Did the Government score a Goal?
As the Government rolled out the Budget, mixed reactions are seen within the VC and PE community. While those who focus more on the capital market side of the business are relishing, the folks who do more activity on the private side (including PE houses) do not have much to cheer. The Real Estate and Infrastructure funds have joined the party.
One should give due credit to the Finance Minister for making a few bold announcements with the underlying theme of providing clarity and removing uncertainty with regard to the tax laws. However, there are a few pockets where the expectations have not been met.
There has been a flurry of announcements from a policy perspective. The Finance Ministry is in the process of ongoing consultations with all the stakeholders on the enactment of the Indian Financial Code and reports of the Financial Sector Legislative Reforms Commission (FSLRC) which will now be completed.
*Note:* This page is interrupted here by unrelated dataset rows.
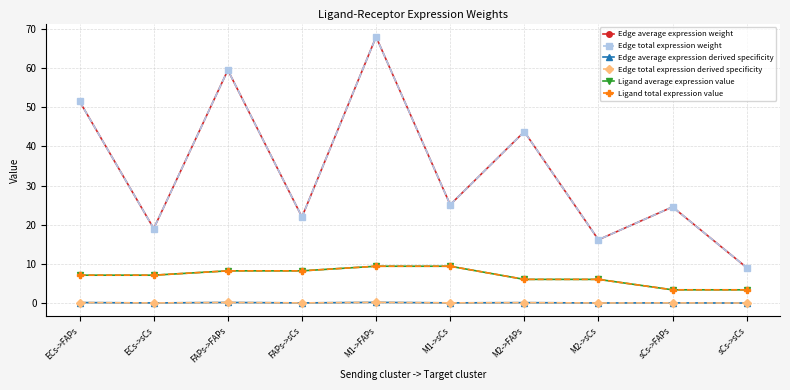

At which category does the chart reach its minimum across all series?

sCs->sCs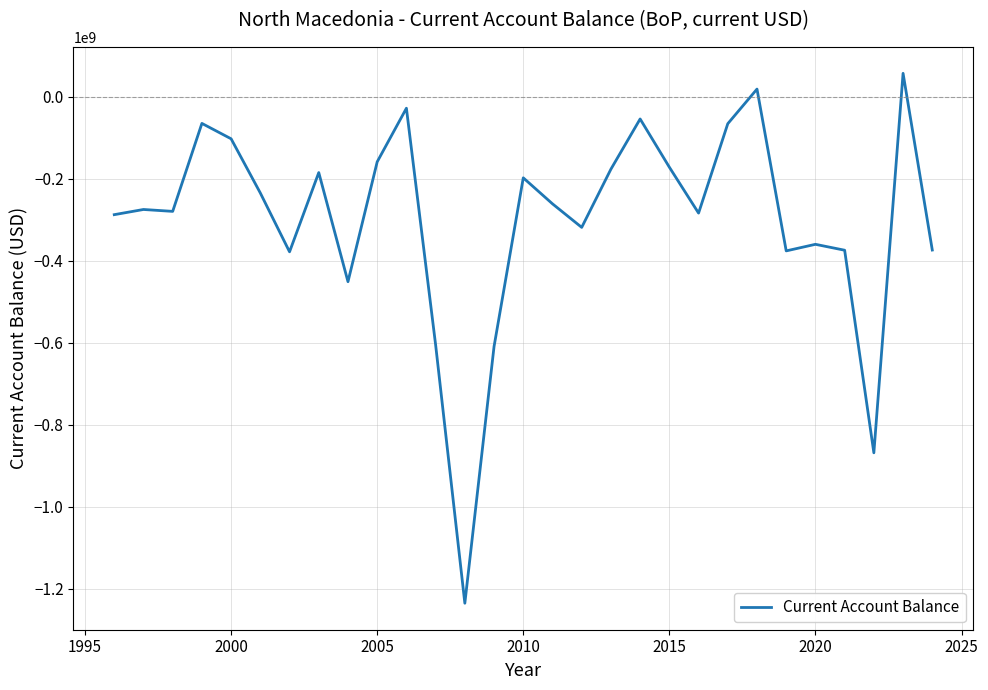

What is the greatest value displayed?

56573173.2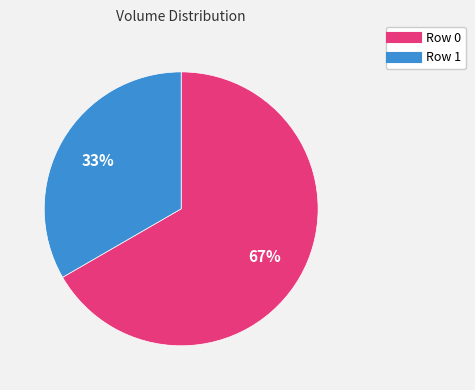

How many slices are in this pie chart?

2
A time bound programme called Financial Inclusion Mission will be launched on 15 August this year with focus on the weaker sections of the society.
With specific focus on the MSME sector, a INR 10,000 crore fund will be set up to act as a catalyst to attract private Capital by way of providing equity , quasi equity, soft loans and other risk capital for start-up companies with suitable tax incentives to participating private funds.
Some of the major asks from the tax payers and investors have not been met. These mainly include the deferment of GAAR (General Anti Avoidance Rules) and clarity on taxation of indirect transfer of shares, though, there has been a mention about a Committee being formed to look at the later issue.
There was a clear expectation that GAAR would be deferred if not diluted. However, the provisions have not been touched with the result that as per the law as it stands today, these provisions will trigger from 1 April 2015.
In the case of FIIs it has been clarified that any income earned by them from transfer of security will be characterized as capital gains for tax purposes. This shuts the window of such income being regarded as ‘business income’ as there was a view prevailing that such income should not be taxed in the absence of a Permanent Establishment in India.
From an investment perspective, a significant change which has been proposed is the recast of the holding period for the purpose of determining long term capital gains. Thus, sale of shares of an unlisted company will be considered as long term only if the period of holding exceeds 36 months as against 12 months as applicable currently. Thus, sale of shares of portfolio companies will trigger a higher tax rate if these are sold within 36 months assuming that the treaty benefit is not available in such cases. Similarly, in the case of debt oriented mutual fund, the period also stands extended to 36 months.
By rejigging the method of computing the dividend distribution tax, it has caused an increase in the effective tax rates when one looks at distribution of profits to the shareholders.
As part of the overall prioritization towards the Infrastructure sector, the Government has made handsome announcements with regard to Invit (Infrastructure Investment Trusts) and Reits (Real Estate Investment Trust). It is expected that the draft regulations will be notified by SEBI soon. While these vehicles have been granted pass through status they does not appear to be a ‘full pass through’. These trusts will be liable to pay capital gains tax at the applicable rates.
One of the significant proposals from a compliance perspective is that Venture Capital Funds, Venture Capital Companies, Mutual Funds, Securitisation Trusts, Business Trusts will not be mandatorily required to file their tax returns.
While all expectations of the VC/PE community do not seem to be met, some of the announcements do sound extremely promising for the future. It is also amply clear that the Government has set the stage for an overall development of the country with growth galloping towards winning the World Cup – making of India as one of the matured economies of the world.